▸ **Records for this task**:
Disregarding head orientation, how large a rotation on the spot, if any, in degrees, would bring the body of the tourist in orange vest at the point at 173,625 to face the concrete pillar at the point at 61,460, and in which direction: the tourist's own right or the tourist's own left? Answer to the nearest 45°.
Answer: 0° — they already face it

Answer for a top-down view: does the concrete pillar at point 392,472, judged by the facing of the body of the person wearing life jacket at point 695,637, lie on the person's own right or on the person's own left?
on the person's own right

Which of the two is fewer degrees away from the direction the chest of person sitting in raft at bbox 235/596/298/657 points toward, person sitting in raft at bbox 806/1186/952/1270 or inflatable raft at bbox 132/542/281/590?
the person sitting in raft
---
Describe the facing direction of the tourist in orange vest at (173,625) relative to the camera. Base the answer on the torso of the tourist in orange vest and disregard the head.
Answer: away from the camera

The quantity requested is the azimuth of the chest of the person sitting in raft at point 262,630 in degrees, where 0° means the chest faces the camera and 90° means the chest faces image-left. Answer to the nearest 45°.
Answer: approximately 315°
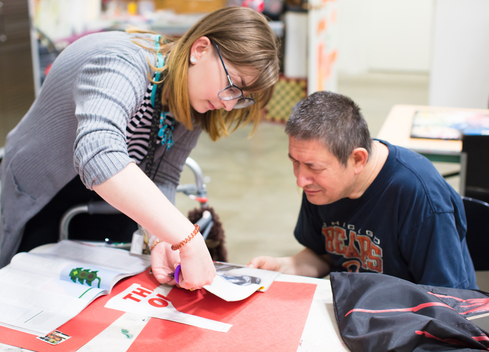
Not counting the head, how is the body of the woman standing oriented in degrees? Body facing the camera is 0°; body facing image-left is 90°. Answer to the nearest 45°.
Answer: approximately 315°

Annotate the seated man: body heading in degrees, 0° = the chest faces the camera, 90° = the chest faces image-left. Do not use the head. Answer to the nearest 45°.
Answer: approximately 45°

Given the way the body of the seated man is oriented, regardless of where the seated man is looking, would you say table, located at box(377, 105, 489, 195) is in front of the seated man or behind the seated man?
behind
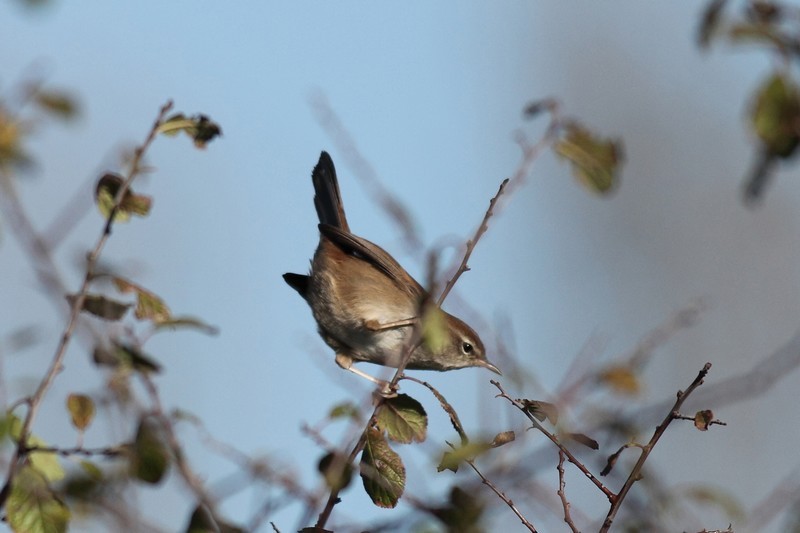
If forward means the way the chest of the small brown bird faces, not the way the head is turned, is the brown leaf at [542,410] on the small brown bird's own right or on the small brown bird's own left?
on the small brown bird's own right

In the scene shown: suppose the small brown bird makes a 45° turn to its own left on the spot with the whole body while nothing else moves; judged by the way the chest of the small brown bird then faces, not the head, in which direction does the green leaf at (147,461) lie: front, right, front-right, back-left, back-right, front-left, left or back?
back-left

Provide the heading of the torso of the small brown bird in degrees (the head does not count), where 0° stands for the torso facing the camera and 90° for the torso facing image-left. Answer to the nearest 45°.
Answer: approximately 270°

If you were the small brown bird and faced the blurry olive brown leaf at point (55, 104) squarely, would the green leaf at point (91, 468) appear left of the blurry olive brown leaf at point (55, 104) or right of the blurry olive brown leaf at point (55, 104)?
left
---
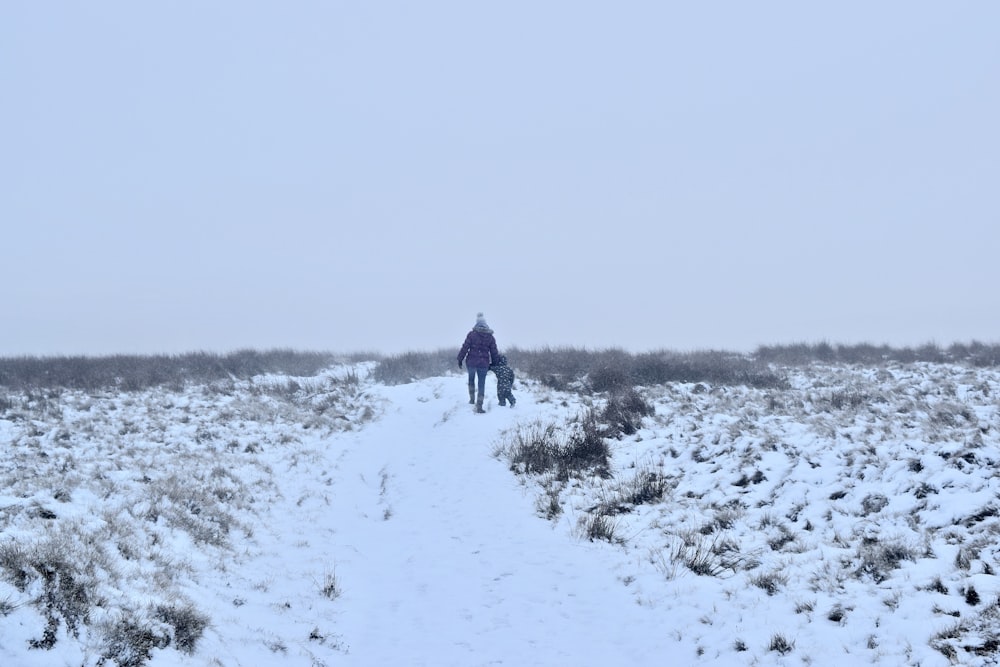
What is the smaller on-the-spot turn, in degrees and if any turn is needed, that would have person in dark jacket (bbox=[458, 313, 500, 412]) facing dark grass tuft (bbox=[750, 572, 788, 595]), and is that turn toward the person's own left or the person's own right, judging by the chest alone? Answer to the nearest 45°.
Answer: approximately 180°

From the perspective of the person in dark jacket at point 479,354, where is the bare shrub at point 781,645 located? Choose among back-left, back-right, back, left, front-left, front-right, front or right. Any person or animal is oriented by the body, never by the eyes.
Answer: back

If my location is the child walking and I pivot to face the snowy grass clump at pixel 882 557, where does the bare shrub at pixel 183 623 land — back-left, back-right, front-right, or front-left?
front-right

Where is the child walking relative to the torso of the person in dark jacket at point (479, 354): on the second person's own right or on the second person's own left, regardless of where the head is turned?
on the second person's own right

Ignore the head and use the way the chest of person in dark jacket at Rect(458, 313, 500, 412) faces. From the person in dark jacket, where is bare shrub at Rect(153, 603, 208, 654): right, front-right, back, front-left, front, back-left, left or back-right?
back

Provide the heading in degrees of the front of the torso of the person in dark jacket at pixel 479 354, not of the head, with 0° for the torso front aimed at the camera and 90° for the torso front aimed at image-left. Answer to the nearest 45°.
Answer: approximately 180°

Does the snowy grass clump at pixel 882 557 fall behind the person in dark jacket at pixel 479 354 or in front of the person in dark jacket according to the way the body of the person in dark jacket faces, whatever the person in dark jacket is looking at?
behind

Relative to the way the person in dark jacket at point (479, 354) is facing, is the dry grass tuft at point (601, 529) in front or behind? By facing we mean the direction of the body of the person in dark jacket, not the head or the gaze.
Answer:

▸ **Exercise brief**: Convert the material above, from the line containing "Not counting the" through the line containing "Answer: approximately 270°", into a JSON list of strings with one string per line, skipping blank lines and leaving out the pictures.

▸ **Completed task**:
[
  "Not counting the head, how is the body of the woman standing oriented in degrees? Body facing the camera is 0°; body facing image-left is 90°. Answer to the nearest 45°.",
  "Answer: approximately 315°",
  "Annotate the seated man: body heading in degrees, 0° = the chest faces the camera, 90° = the chest faces image-left. Do not use the head. Answer to the nearest 45°.",
  "Answer: approximately 45°",
  "Given the way the body of the seated man is oriented, regardless of where the seated man is looking, would you say table, located at box(377, 105, 489, 195) is in front of the seated man or behind the seated man?",
  "behind",
  "If forward means the way the chest of the small brown bird faces, not the way the head is turned, is the brown leaf at [542,410] on the small brown bird's own right or on the small brown bird's own left?",
  "on the small brown bird's own right",
  "In the scene shown: suppose the small brown bird makes a 45° turn to its own left on the spot with the whole body while nothing else moves; judged by the way the chest of the small brown bird then faces, not the head, in which direction does the green leaf at (147,461) lie: front, right, front-right, back-left, back-right, front-left, left or back?",
  "back-left",
  "Provide the heading of the torso of the small brown bird in degrees (the head does not count), where 0° stands for the torso facing the camera and 90° for the torso facing image-left. Answer to the nearest 45°.",
  "Answer: approximately 270°"
]